Tuesday, December 31, 2019 -- 7:25 AM

Yea man.

Yea man... Yemen... and so it goes.

penco@unige.it's picture

penco@unige.it

Saturday, November 4, 2017 -- 10:43 AM

In a talk at a MUC (Modeling

In a talk at a MUC (Modeling and Using Context) Conference in Paris (2017) Robert Stalnaker remarked that saying the truth may be misleading, in a way Grice taught us with the idea of the difference between what is literally said and what is implicated. Saying the truth "all lives matter" implicate that there is no special problem with "black lives". This is coherent with the remark at the end of the post (the "all lives matter" is often insincere). What we need is to make explicit the implicit in most public assertions (also if a slogan needs to be short, the discussion around it needs to be clear). The end of the post makes me think of the banal truth that Martin Luther King was murdered when he was planning to extend his movement from equal rights for black people to equal rights and social justice for all. That was too much. Thanks for the effort in clarifying the problems behind.

Tim Smith's picture

Tim Smith

Tuesday, December 31, 2019 -- 7:35 AM

This banal truth is the

This banal truth is the tragedy of Julius Ceasar as well who would seat Babar in his senate, the very Gaul of this man.
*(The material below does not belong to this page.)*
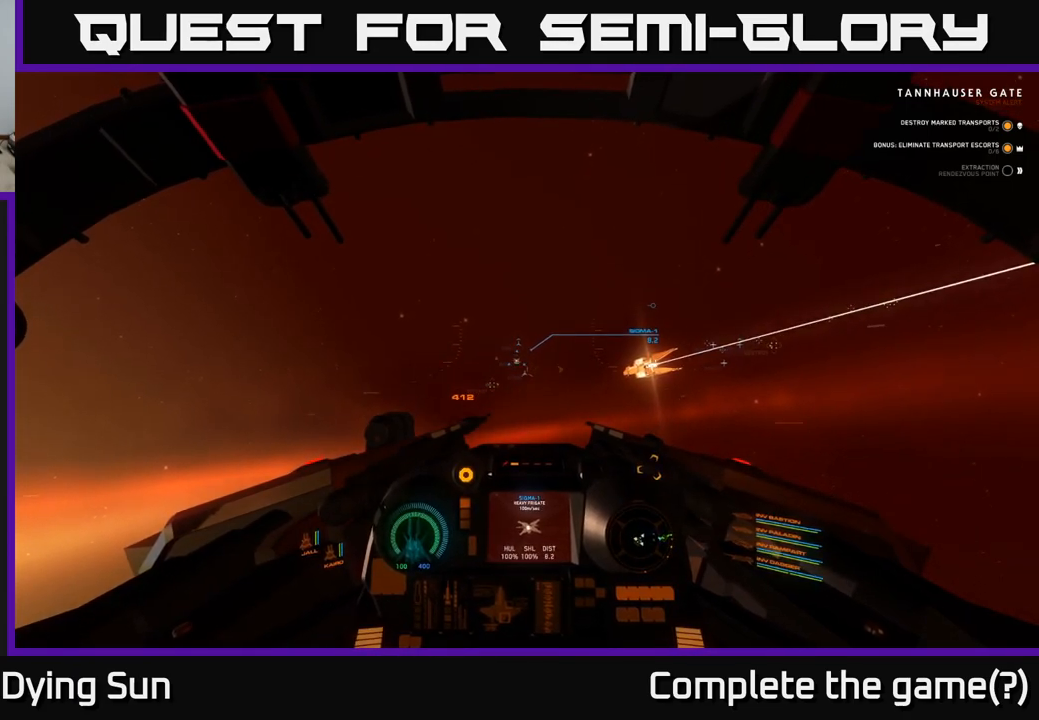
{"buttons": ["L2"], "left_stick": "center", "right_stick": "center", "events": [[150, "Y", "down"], [200, "Y", "up"]]}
Saying the truth matters but seldom makes a difference.

I appreciate your time here in sharing this.

Harold G. Neuman's picture

Harold G. Neuman

Sunday, February 2, 2020 -- 12:09 PM

Race will always matter,

Race will always matter, because it always has mattered. There will be (eternally, I think) those who retain the us vs them mentality; those for whom bigotry is an inheritance; and those who are just too dense to realize the rest of the world is leaving their sorry, biased carcasses in the mud of intolerance, where they wallow like so many swine. I told a story once of leaving the USA, for reasons of conscience and returning seven years later, only to find that the matter of race was still a matter of violence and turmoil. I could not believe what I witnessed and, over ensuing years, I have watched things worsen rather than get better. People just don't get it. And, I guess they never will. My attention span is exhausted. I am too old to change minds and too tired to try.